__Задание 1__. Перепишите из отрывка о князе Адаме Чарторыйском и императоре Александре фрагмент, начиная со слов «Въедливо и скрупулезно» и заканчивая словами «мы еще поборемся!».
__Задание 2__. Подхватите повествование отрывка о князе Адаме Чарторыйском и императоре Александре и продолжите его после последнего предложения.

Въедливо и скрупулезно князь Адам пересказывал императору все поступки Константина. «Армия все еще надеется на отозвание великого князя…» {269} Но Александр отзывать Константина не торопился. Князь, заметив бесплодность своих стенаний, наконец начинает просить только об одном – ограничить полномочия его императорского высочества в соответствии с основами конституции. Чарторыйский всё еще чувствует себя вправе давать императору настойчивые советы, он по-прежнему не сомневается, что скоро, вот-вот станет наместником императора в родном, с такой любовью организуемом им государстве. Тогда дела пойдут намного легче, тогда мы еще поборемся!

__Представленный материал__.
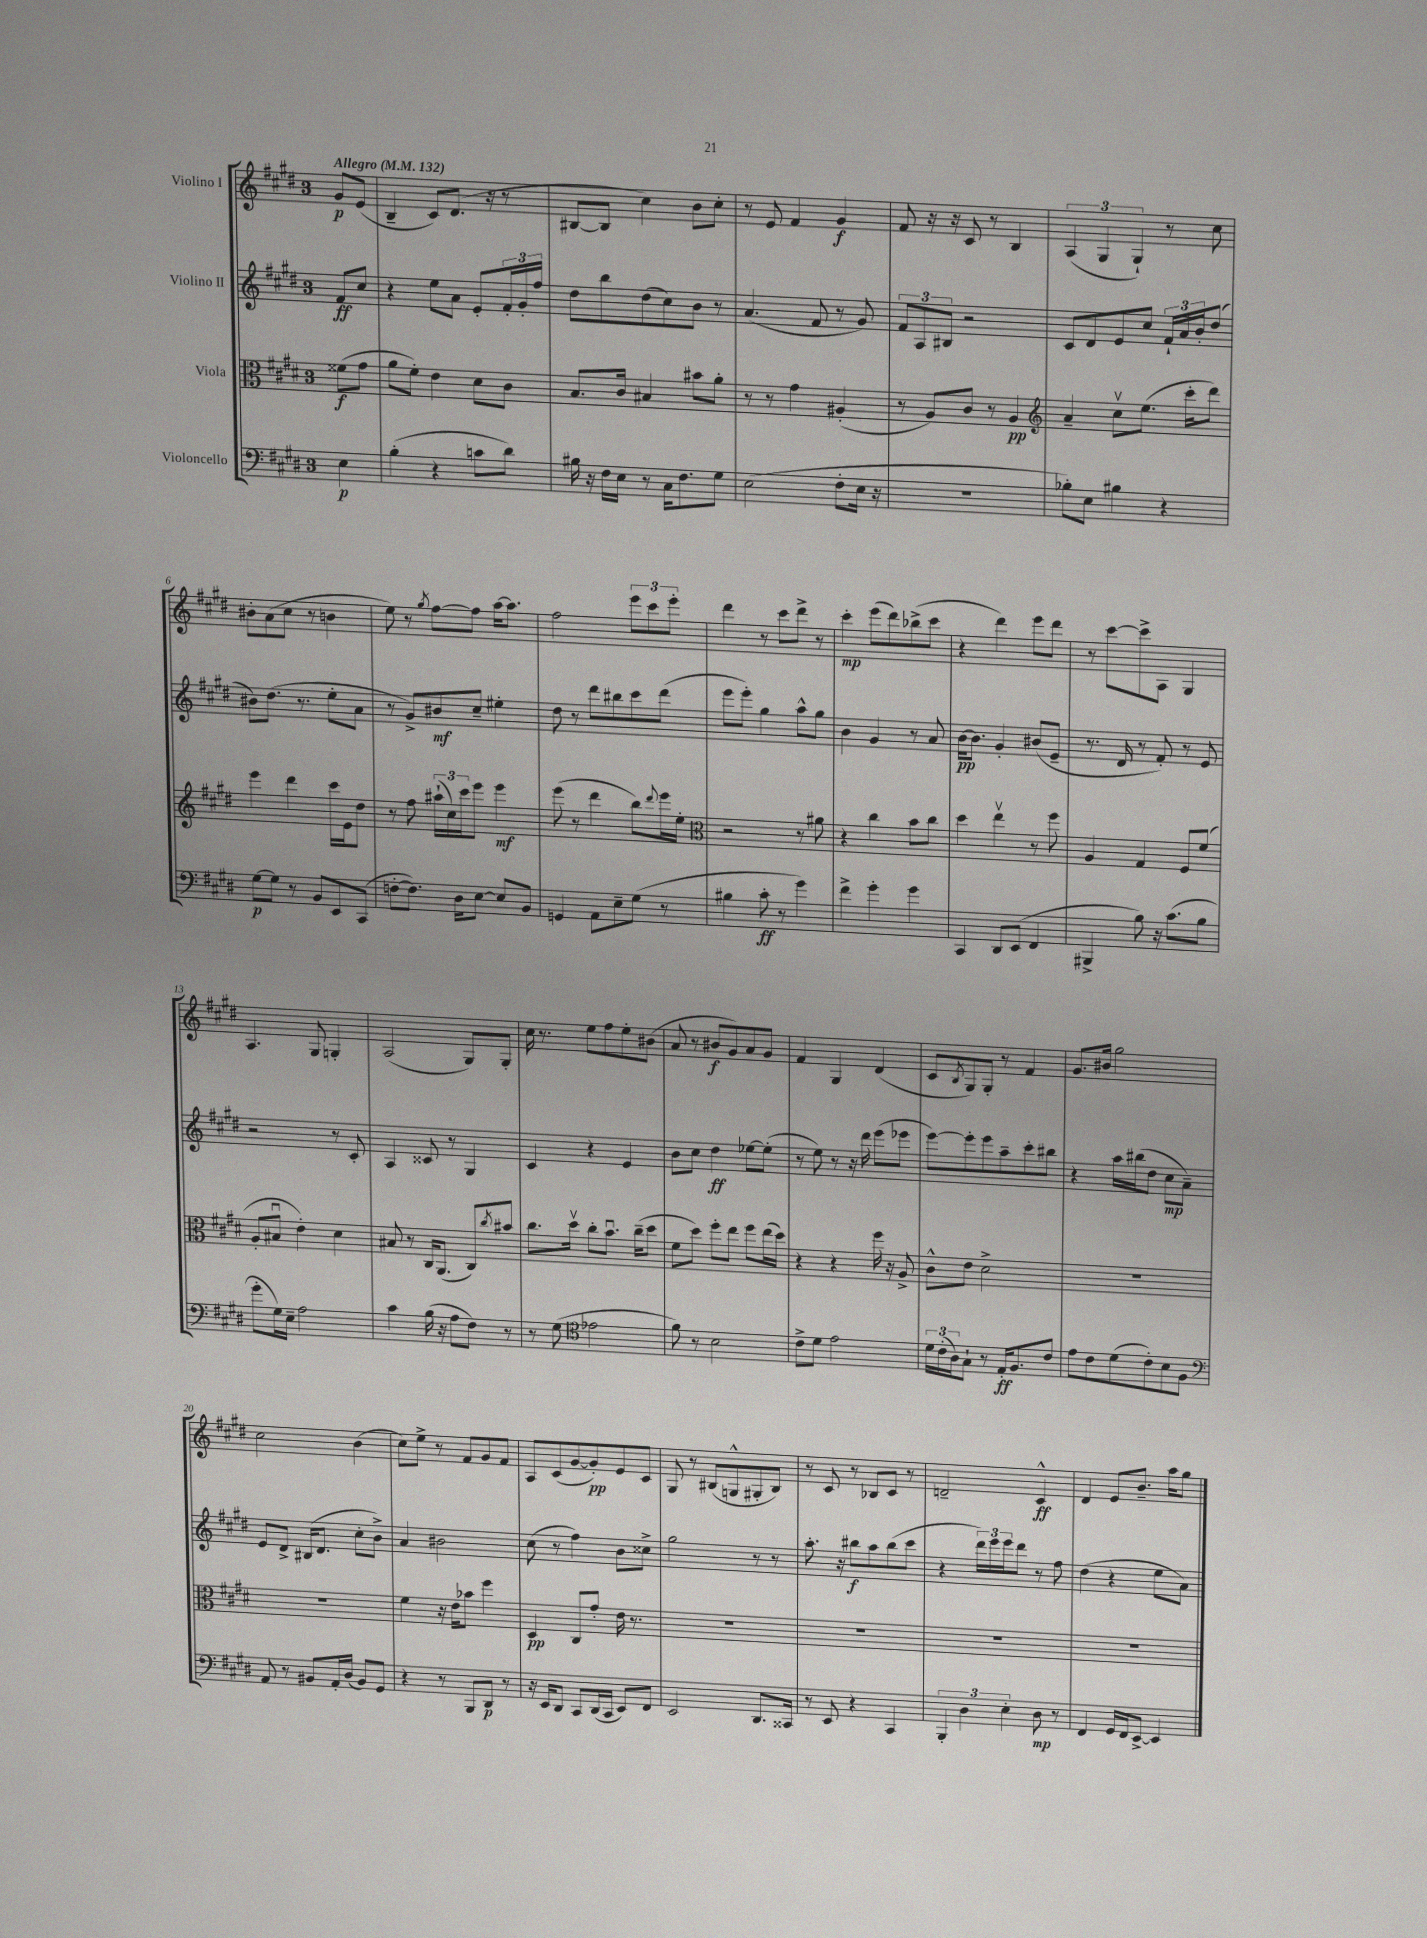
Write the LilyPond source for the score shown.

__Ожидаемый ответ 1__.
Въедливо и скрупулезно князь Адам пересказывал императору все поступки Константина. «Армия все еще надеется на отозвание великого князя…» {269} Но Александр отзывать Константина не торопился. Князь, заметив бесплодность своих стенаний, наконец начинает просить только об одном – ограничить полномочия его императорского высочества в соответствии с основами конституции. Чарторыйский всё еще чувствует себя вправе давать императору настойчивые советы, он по-прежнему не сомневается, что скоро, вот-вот станет наместником императора в родном, с такой любовью организуемом им государстве. Тогда дела пойдут намного легче, тогда мы еще поборемся!

__Ожидаемый ответ 2__.
17 ноября 1815 года Александр назвал, наконец, имя наместника. Им стал польский генерал Иосиф Зайончек. По свидетельству современников, Чарторыйский, узнав о приговоре императора, впал «как бы в исступление» {270} . Он был поверенным государя, с ним, единственным, Александр так горячо шептался когда-то о республике, конституции, свободе. И как только Александр Павлович сделался императором, князь Адам был сейчас же вызван из почетной сардинской ссылки в Петербург… Чарторыйский умел быть гибким, соглашаться на уступки, он давно отступил от безумного принципа своих соотечественников «всё или ничего» и готов был довольствоваться тем, что предлагают. Он был умен, многоопытен, дальновиден, добросовестен, бесконечно предан полякам, лоялен русским, в конце концов он был сложившимся политиком, и лучшей кандидатуры на пост наместника, по сути вице-короля государства, не существовало – это казалось ясно как божий день.
Император сделал по-своему, соблаговолив прислушаться к совету брата. Именно Константин приметил Зайончека и составил ему протекцию.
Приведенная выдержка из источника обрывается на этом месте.